I pm non riterranno però le loro testimonianze attendibili. Per provare la sua innocenza Medhanie fornirà ai magistrati le password per accedere ai suoi account Facebook e Yahoo. Proprio su Facebook i pm puntano l’indice su una chat tra l’uomo arrestato e Lidya Tesfu, indicata nelle carte di Glauco II come la moglie di Yehdego Mered. Per i procuratori si tratta dell’ennesima prova. Eppure, quella chat – il cui contenuto è in possesso de il manifesto – sembra scagionare l’imputato.

Su Facebook la Tesfu è una donna popolare e stringe amicizia con migliaia di eritrei. Il giovane arrestato è uno di questi. In chat il ragazzo intenta delle sfrontate avances a Lidya. «Ci siamo visti ad Asmara – scrive lui – è possibile?». «Impossibile! – risponde lei – non vado ad Asmara da anni e non mi ricordo di te». Poi lo liquida: «Sono sposata e mio marito è un uomo molto geloso». Il marito, ovviamente, è il «Generale» Yehdego Mered.

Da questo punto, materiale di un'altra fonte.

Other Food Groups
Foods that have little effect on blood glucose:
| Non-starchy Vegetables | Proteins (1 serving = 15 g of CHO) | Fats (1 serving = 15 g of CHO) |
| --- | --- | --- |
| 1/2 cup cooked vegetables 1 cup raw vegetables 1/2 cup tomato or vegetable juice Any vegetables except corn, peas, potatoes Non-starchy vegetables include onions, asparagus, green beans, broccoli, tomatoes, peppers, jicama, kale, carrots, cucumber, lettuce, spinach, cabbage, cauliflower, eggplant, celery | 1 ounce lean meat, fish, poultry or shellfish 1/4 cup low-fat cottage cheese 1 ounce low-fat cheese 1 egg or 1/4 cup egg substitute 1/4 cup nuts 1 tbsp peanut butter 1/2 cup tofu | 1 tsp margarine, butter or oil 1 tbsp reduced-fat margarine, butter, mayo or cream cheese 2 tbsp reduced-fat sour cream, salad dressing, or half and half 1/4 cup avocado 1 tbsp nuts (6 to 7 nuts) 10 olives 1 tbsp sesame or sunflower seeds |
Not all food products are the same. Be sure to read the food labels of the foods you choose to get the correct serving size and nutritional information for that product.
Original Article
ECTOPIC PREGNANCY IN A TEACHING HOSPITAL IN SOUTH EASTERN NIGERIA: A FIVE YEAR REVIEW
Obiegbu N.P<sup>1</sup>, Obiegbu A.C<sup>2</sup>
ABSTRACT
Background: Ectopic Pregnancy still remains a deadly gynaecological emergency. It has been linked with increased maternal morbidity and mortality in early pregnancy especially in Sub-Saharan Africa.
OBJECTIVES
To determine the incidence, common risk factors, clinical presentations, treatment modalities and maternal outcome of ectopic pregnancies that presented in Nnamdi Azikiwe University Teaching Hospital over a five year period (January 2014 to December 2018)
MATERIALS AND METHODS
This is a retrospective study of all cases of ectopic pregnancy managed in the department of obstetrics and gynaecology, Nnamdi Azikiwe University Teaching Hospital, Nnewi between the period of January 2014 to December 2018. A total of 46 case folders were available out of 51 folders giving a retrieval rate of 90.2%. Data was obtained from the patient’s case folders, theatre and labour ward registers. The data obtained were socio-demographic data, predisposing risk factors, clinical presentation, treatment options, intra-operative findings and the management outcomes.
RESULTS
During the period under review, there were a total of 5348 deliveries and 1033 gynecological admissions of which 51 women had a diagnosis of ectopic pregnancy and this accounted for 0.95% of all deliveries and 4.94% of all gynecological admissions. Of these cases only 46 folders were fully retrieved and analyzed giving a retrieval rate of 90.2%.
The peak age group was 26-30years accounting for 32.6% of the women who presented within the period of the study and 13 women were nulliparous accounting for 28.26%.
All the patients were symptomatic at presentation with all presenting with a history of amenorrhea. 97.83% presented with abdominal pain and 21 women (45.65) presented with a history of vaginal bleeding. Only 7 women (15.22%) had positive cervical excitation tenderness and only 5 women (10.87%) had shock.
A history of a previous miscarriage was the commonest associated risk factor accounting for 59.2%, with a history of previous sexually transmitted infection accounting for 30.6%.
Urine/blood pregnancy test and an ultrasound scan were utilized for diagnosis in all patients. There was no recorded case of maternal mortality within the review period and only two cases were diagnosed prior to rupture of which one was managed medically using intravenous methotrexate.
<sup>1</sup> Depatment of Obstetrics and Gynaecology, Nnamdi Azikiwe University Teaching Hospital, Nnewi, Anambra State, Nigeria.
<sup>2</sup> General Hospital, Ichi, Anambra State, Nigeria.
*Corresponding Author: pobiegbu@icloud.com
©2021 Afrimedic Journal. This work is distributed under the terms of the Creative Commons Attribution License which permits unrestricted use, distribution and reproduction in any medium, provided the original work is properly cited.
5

A fine luglio, dopo la seconda udienza, i magistrati affermano di aver trovato delle ‘’foto raccapriccianti’’ sul cellulare sequestrato al ragazzo. ‘’Corpi di migranti fatti a pezzi’’ diranno i pm. Peccato che quelle foto arrivino direttamente da un sito web buddista che descrive un rituale di purificazione tramite il sezionamento di corpi già deceduti. Anche in questo caso il manifesto è in possesso di alcuni screenshot.

Intanto a Palermo, la Procura, pressata dai media, si chiude in silenzio stampa mentre in città arriva anche Hiwett con il figlio di un anno. L’amministrazione del carcere di Pagliarelli le vieterà un tanto atteso incontro con il fratello. «Lui è Medhanie Yehdego Mered, e non ci risulta abbia sorelle», dicono dalla direzione. «Tutto questo è assurdo – si dispera Hiwett – dovevano catturare un trafficante. Hanno preso un rifugiato. Uno di quelli che dovrebbero proteggere».

DA QUALCHE MESE Medhanie non è più lo stesso. «All’inizio era spaventato – racconta l’avvocato Calantropo – Ora invece non vuol parlare con nessuno, sta male. E le notizie sull’esito del processo non aiutano il suo morale». Il 21 settembre scorso, il Gip Alessia Geraci, decreta il suo rinvio a giudizio. La prima udienza è prevista il 21 novembre. Medhanie sa già che dovrà trascorrere ancora molto tempo in carcere, dove le ore scorrono lente, come le albe, giorno dopo giorno. Sono 143 per l’esattezza. Quei giorni che Hiwett non smette di contare. Quei giorni che Medhanie, da 4 mesi dietro le sbarre, ha smesso invece di contare da un pezzo.